## Instruction:
Only an exact repeat of the listing, without its images, counts as the answer.

## Excerpted records:
-.-.-
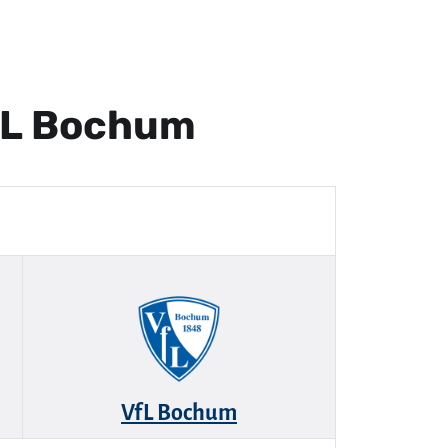
VfL Bochum
VfL Bochum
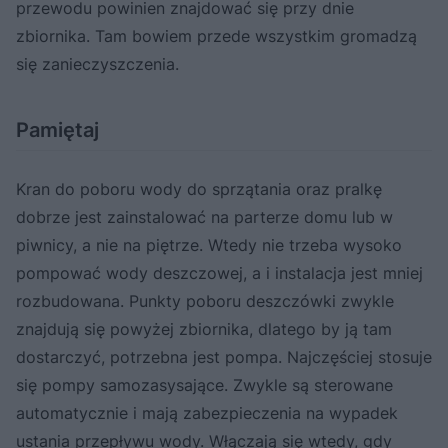
przewodu powinien znajdować się przy dnie
zbiornika. Tam bowiem przede wszystkim gromadzą
się zanieczyszczenia.
Pamiętaj
Kran do poboru wody do sprzątania oraz pralkę
dobrze jest zainstalować na parterze domu lub w
piwnicy, a nie na piętrze. Wtedy nie trzeba wysoko
pompować wody deszczowej, a i instalacja jest mniej
rozbudowana. Punkty poboru deszczówki zwykle
znajdują się powyżej zbiornika, dlatego by ją tam
dostarczyć, potrzebna jest pompa. Najczęściej stosuje
się pompy samozasysające. Zwykle są sterowane
automatycznie i mają zabezpieczenia na wypadek
ustania przepływu wody. Włączają się wtedy, gdy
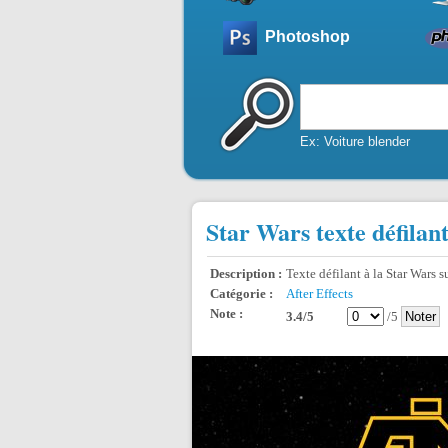
Photoshop
Ex: Voiture blender
Star Wars texte défilan
Description :
Texte défilant à la Star Wars su
Catégorie :
After Effects
Note :
3.4/5
/5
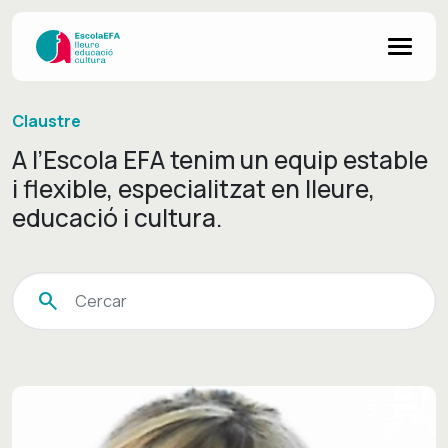
Claustre
A l’Escola EFA tenim un equip estable
i flexible, especialitzat en lleure,
educació i cultura.
search
Cercar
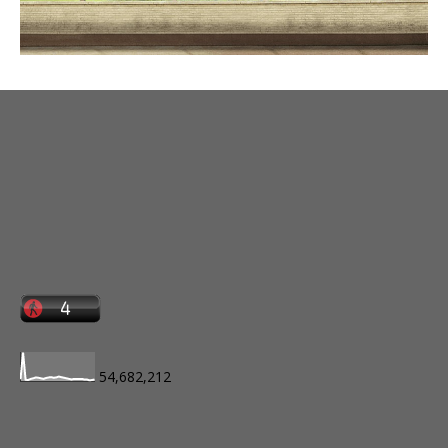
54,682,212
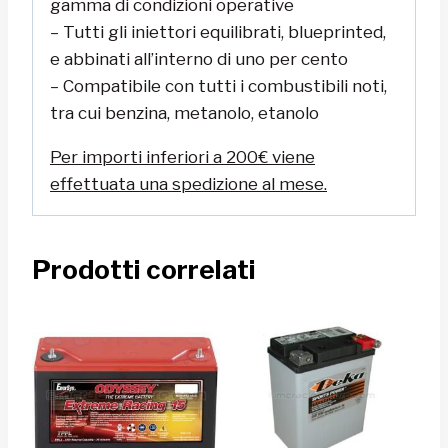
gamma di condizioni operative
– Tutti gli iniettori equilibrati, blueprinted,
e abbinati all’interno di uno per cento
– Compatibile con tutti i combustibili noti,
tra cui benzina, metanolo, etanolo
Per importi inferiori a 200€ viene
effettuata una spedizione al mese.
Prodotti correlati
-.-.-
## Task response:
VfL Bochum
VfL Bochum
przewodu powinien znajdować się przy dnie
zbiornika. Tam bowiem przede wszystkim gromadzą
się zanieczyszczenia.
Pamiętaj
Kran do poboru wody do sprzątania oraz pralkę
dobrze jest zainstalować na parterze domu lub w
piwnicy, a nie na piętrze. Wtedy nie trzeba wysoko
pompować wody deszczowej, a i instalacja jest mniej
rozbudowana. Punkty poboru deszczówki zwykle
znajdują się powyżej zbiornika, dlatego by ją tam
dostarczyć, potrzebna jest pompa. Najczęściej stosuje
się pompy samozasysające. Zwykle są sterowane
automatycznie i mają zabezpieczenia na wypadek
ustania przepływu wody. Włączają się wtedy, gdy
Photoshop
Ex: Voiture blender
Star Wars texte défilan
Description :
Texte défilant à la Star Wars su
Catégorie :
After Effects
Note :
3.4/5
/5
Claustre
A l’Escola EFA tenim un equip estable
i flexible, especialitzat en lleure,
educació i cultura.
search
Cercar
54,682,212
gamma di condizioni operative
– Tutti gli iniettori equilibrati, blueprinted,
e abbinati all’interno di uno per cento
– Compatibile con tutti i combustibili noti,
tra cui benzina, metanolo, etanolo
Per importi inferiori a 200€ viene
effettuata una spedizione al mese.
Prodotti correlati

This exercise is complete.